-- INSTRUCTIONS TO FOLLOW --
The listing below must be returned in full and unchanged, without the images it carries.

DATA TO USE Start Marker

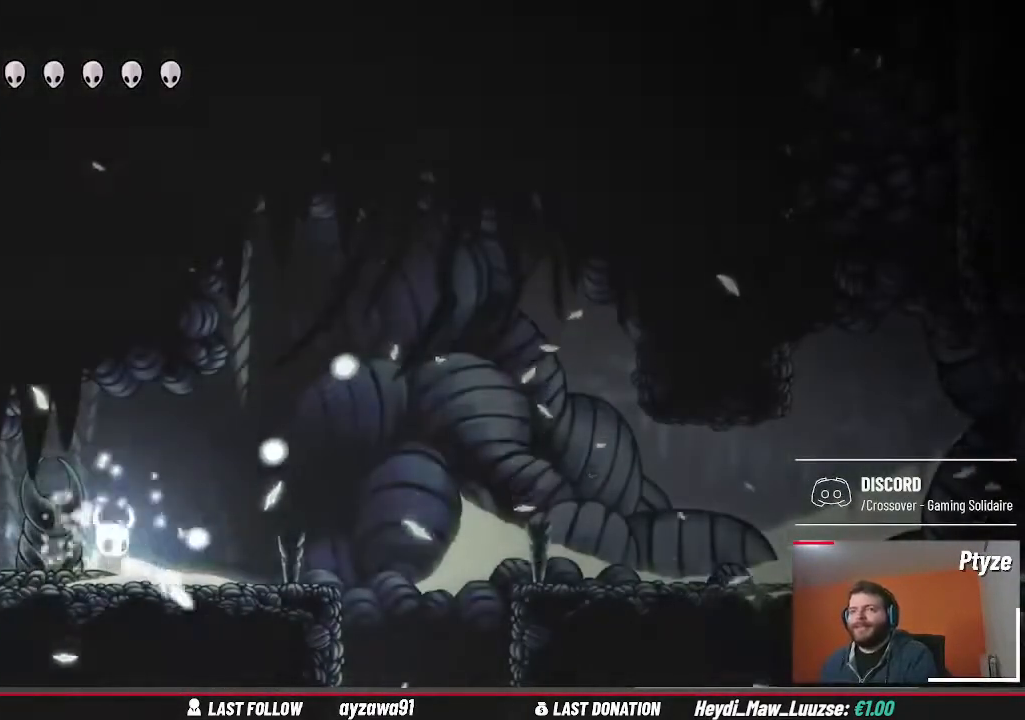
{"dt_ms": 500, "buttons": ["Y"], "left_stick": "right", "right_stick": "center", "events": [[100, "A", "down"], [100, "right_stick", "center"], [133, "A", "up"], [433, "HOME", "down"], [467, "HOME", "up"], [500, "Y", "down"]]}
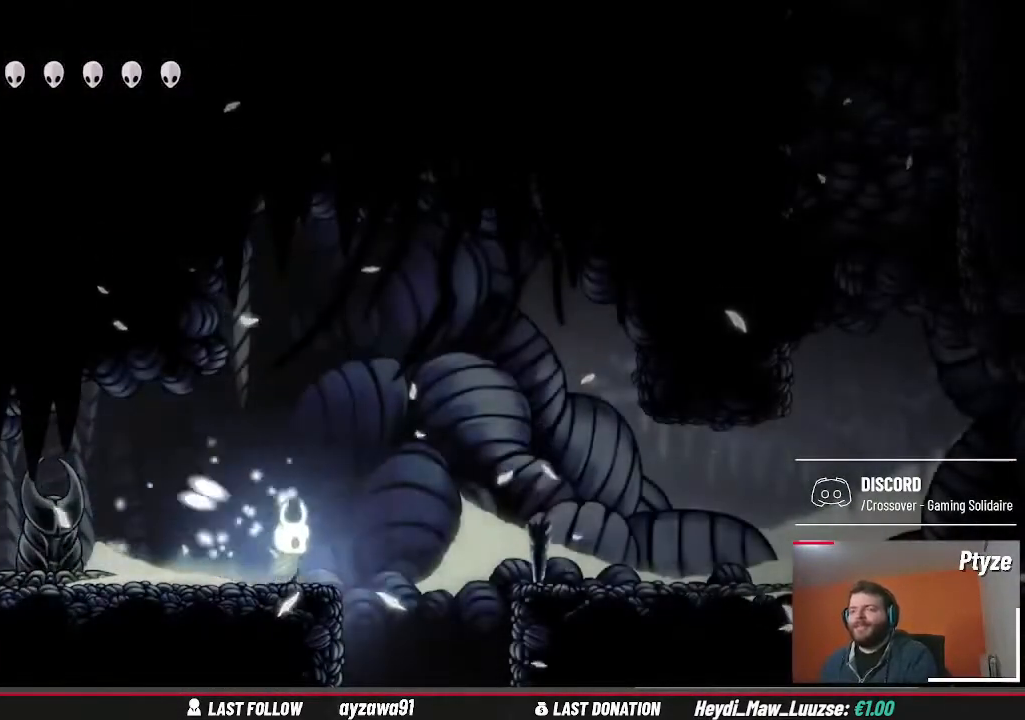
{"dt_ms": 500, "buttons": ["B"], "left_stick": "center", "right_stick": "center", "events": [[33, "Y", "up"], [467, "left_stick", "center"], [500, "B", "down"]]}
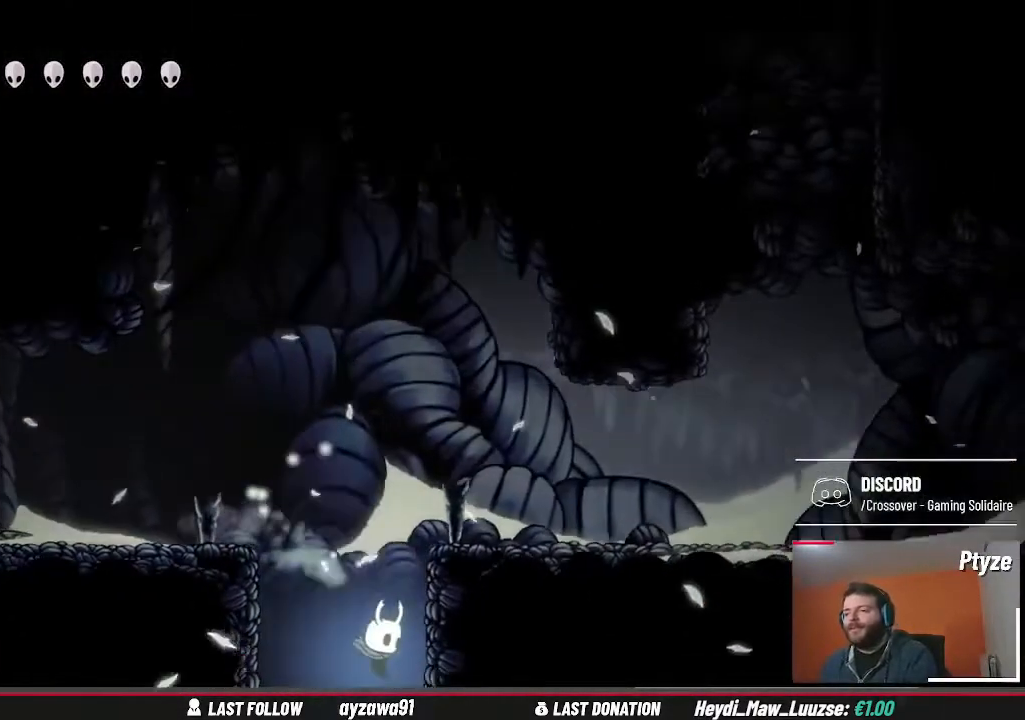
{"dt_ms": 500, "buttons": [], "left_stick": "center", "right_stick": "center", "events": [[33, "B", "up"]]}
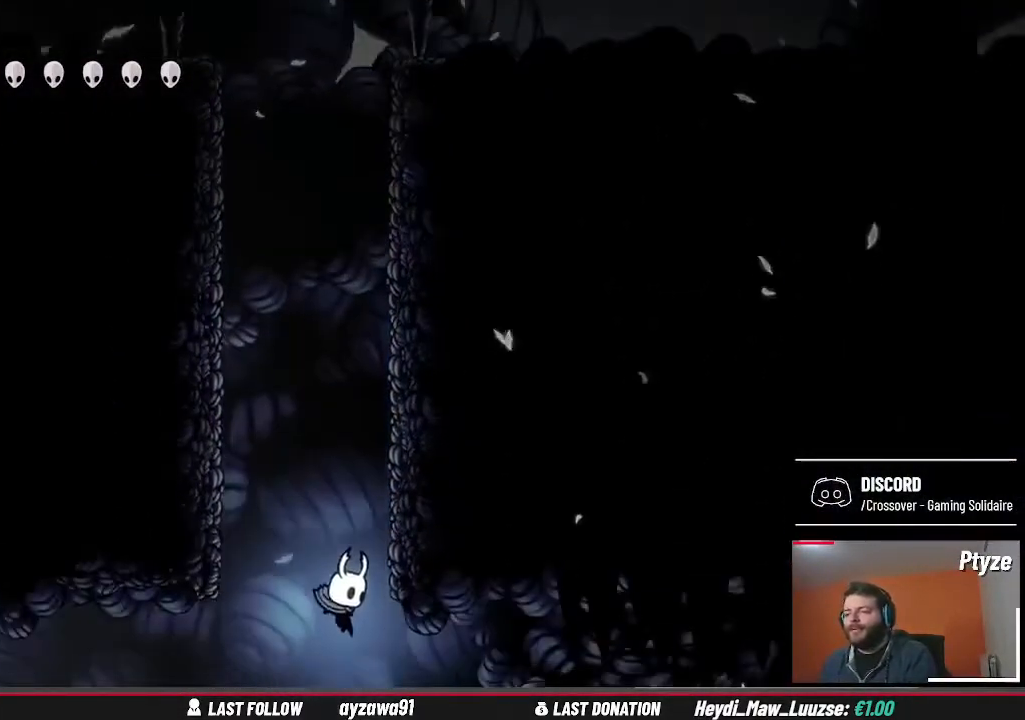
{"dt_ms": 500, "buttons": [], "left_stick": "right", "right_stick": "center", "events": [[500, "left_stick", "right"]]}
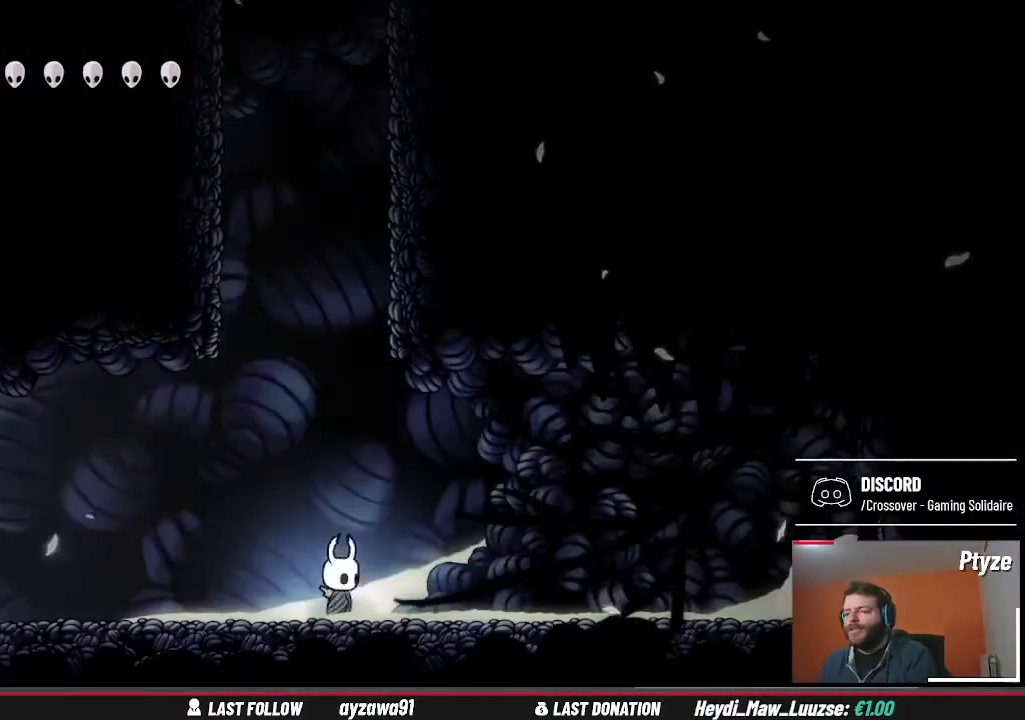
{"dt_ms": 500, "buttons": [], "left_stick": "right", "right_stick": "center", "events": []}
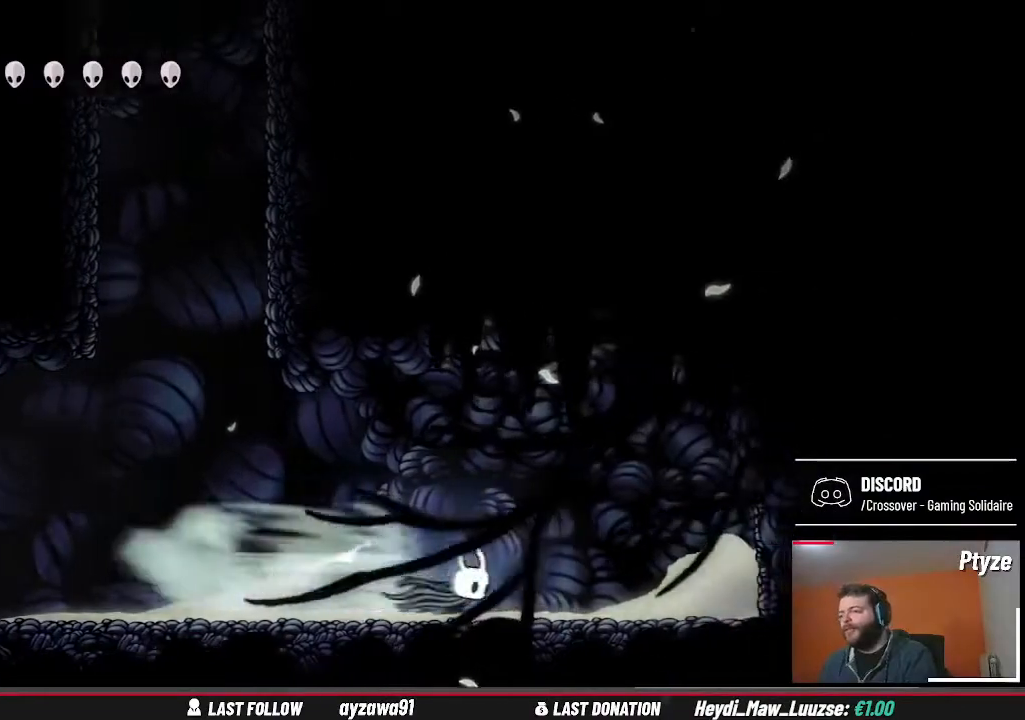
{"dt_ms": 500, "buttons": [], "left_stick": "left", "right_stick": "center", "events": [[467, "left_stick", "left"]]}
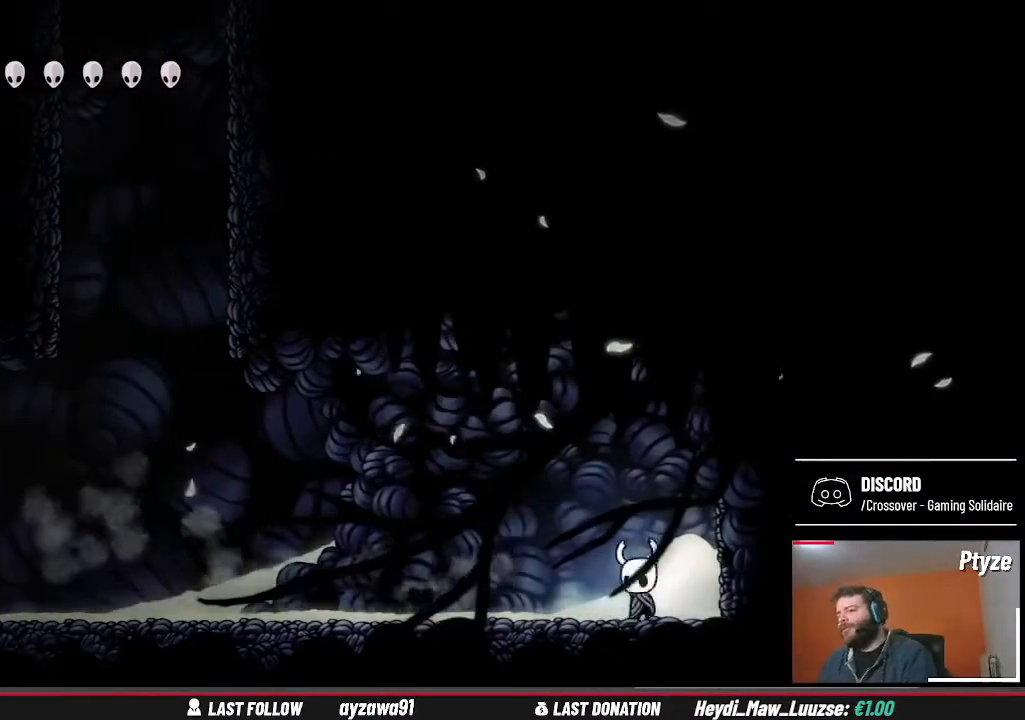
{"dt_ms": 500, "buttons": [], "left_stick": "left", "right_stick": "center", "events": []}
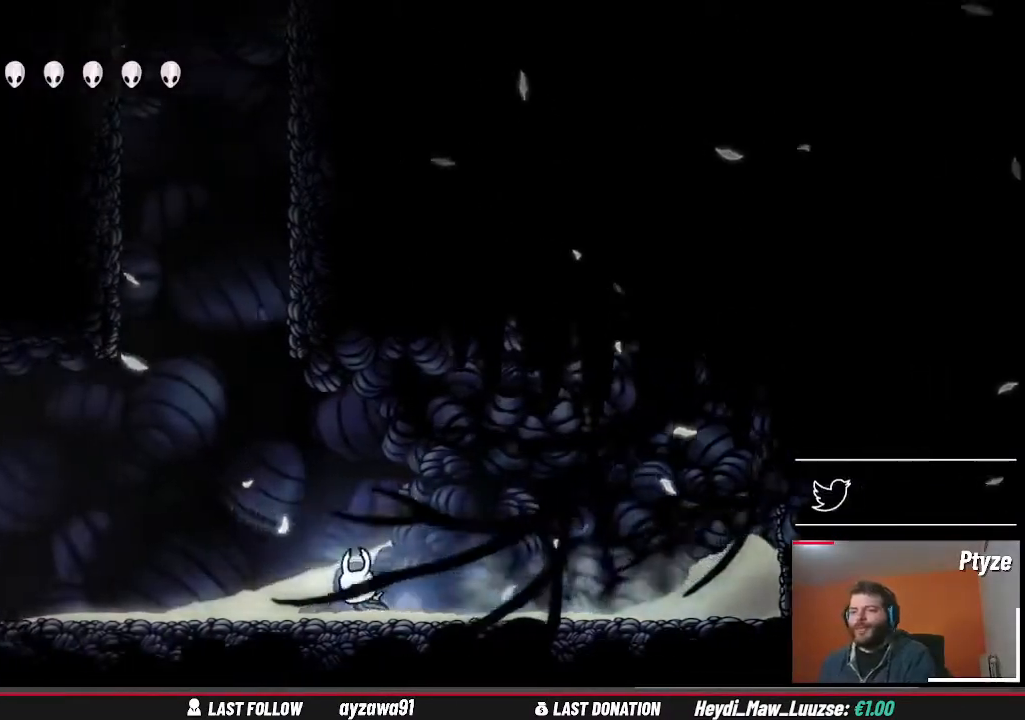
{"dt_ms": 500, "buttons": [], "left_stick": "left", "right_stick": "center", "events": []}
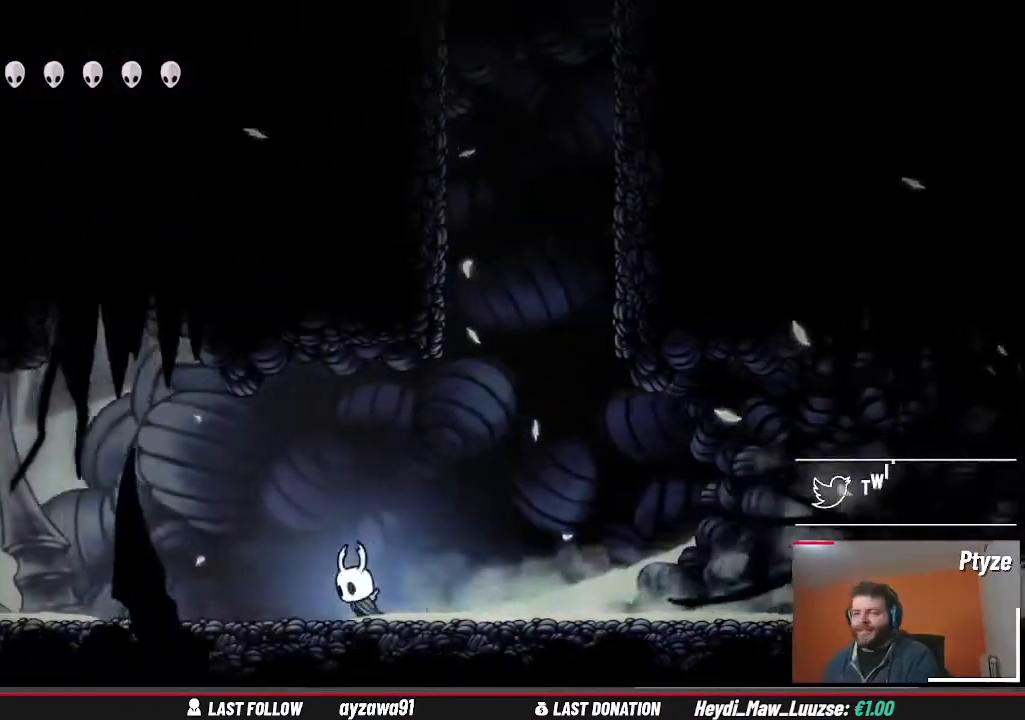
{"dt_ms": 500, "buttons": [], "left_stick": "left", "right_stick": "center", "events": []}
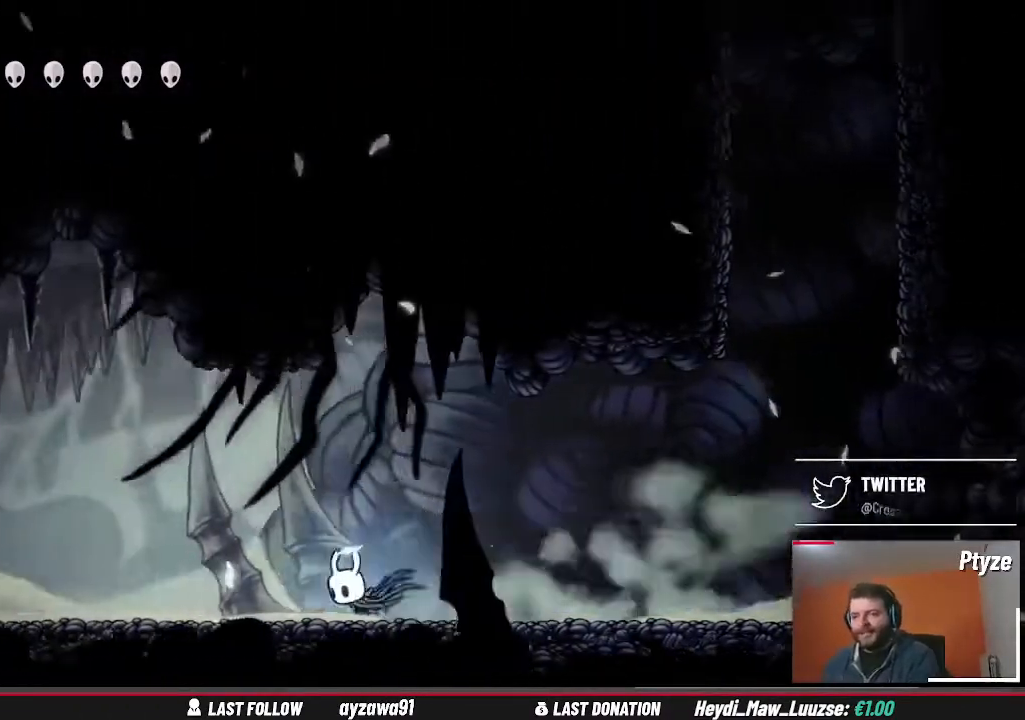
{"dt_ms": 500, "buttons": ["R2"], "left_stick": "left", "right_stick": "center", "events": [[467, "R2", "down"]]}
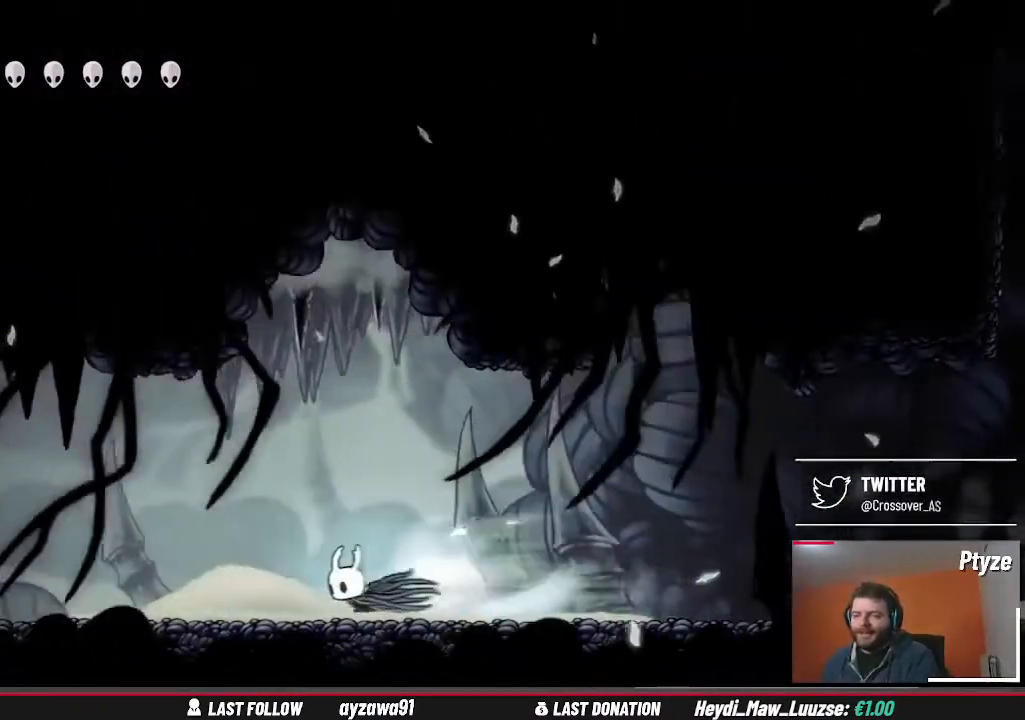
{"dt_ms": 500, "buttons": [], "left_stick": "left", "right_stick": "center", "events": [[33, "R2", "up"]]}
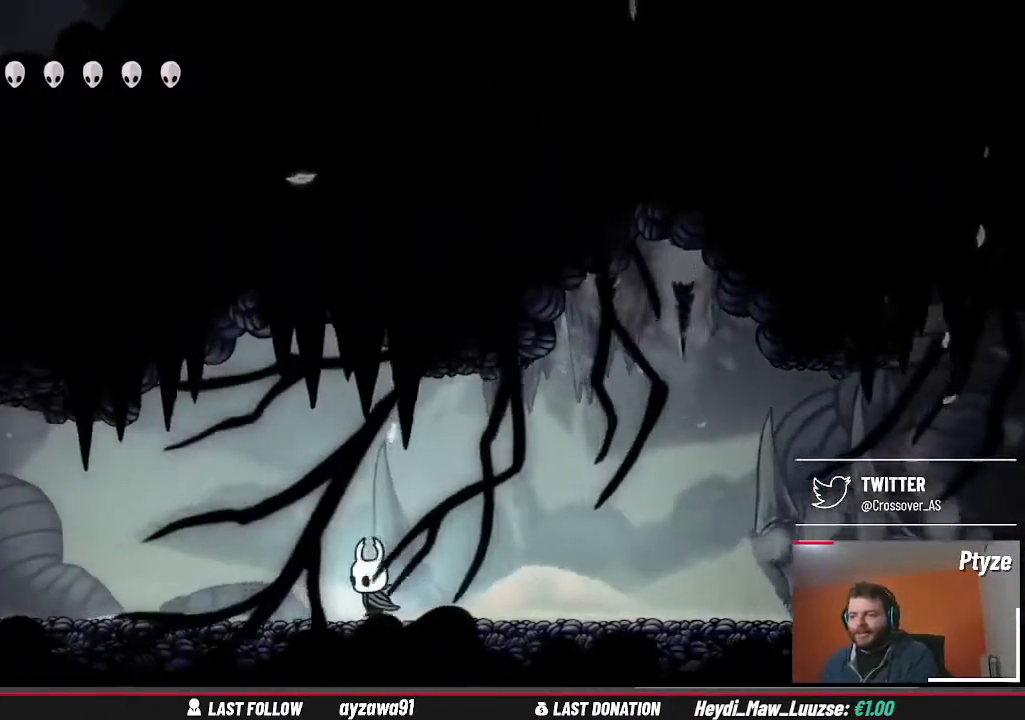
{"dt_ms": 500, "buttons": [], "left_stick": "left", "right_stick": "center", "events": []}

DATA TO USE End Marker

-- WORKED SOLUTION --
{"dt_ms": 500, "buttons": ["Y"], "left_stick": "right", "right_stick": "center", "events": [[100, "A", "down"], [100, "right_stick", "center"], [133, "A", "up"], [433, "HOME", "down"], [467, "HOME", "up"], [500, "Y", "down"]]}
{"dt_ms": 500, "buttons": ["B"], "left_stick": "center", "right_stick": "center", "events": [[33, "Y", "up"], [467, "left_stick", "center"], [500, "B", "down"]]}
{"dt_ms": 500, "buttons": [], "left_stick": "center", "right_stick": "center", "events": [[33, "B", "up"]]}
{"dt_ms": 500, "buttons": [], "left_stick": "right", "right_stick": "center", "events": [[500, "left_stick", "right"]]}
{"dt_ms": 500, "buttons": [], "left_stick": "right", "right_stick": "center", "events": []}
{"dt_ms": 500, "buttons": [], "left_stick": "left", "right_stick": "center", "events": [[467, "left_stick", "left"]]}
{"dt_ms": 500, "buttons": [], "left_stick": "left", "right_stick": "center", "events": []}
{"dt_ms": 500, "buttons": [], "left_stick": "left", "right_stick": "center", "events": []}
{"dt_ms": 500, "buttons": [], "left_stick": "left", "right_stick": "center", "events": []}
{"dt_ms": 500, "buttons": ["R2"], "left_stick": "left", "right_stick": "center", "events": [[467, "R2", "down"]]}
{"dt_ms": 500, "buttons": [], "left_stick": "left", "right_stick": "center", "events": [[33, "R2", "up"]]}
{"dt_ms": 500, "buttons": [], "left_stick": "left", "right_stick": "center", "events": []}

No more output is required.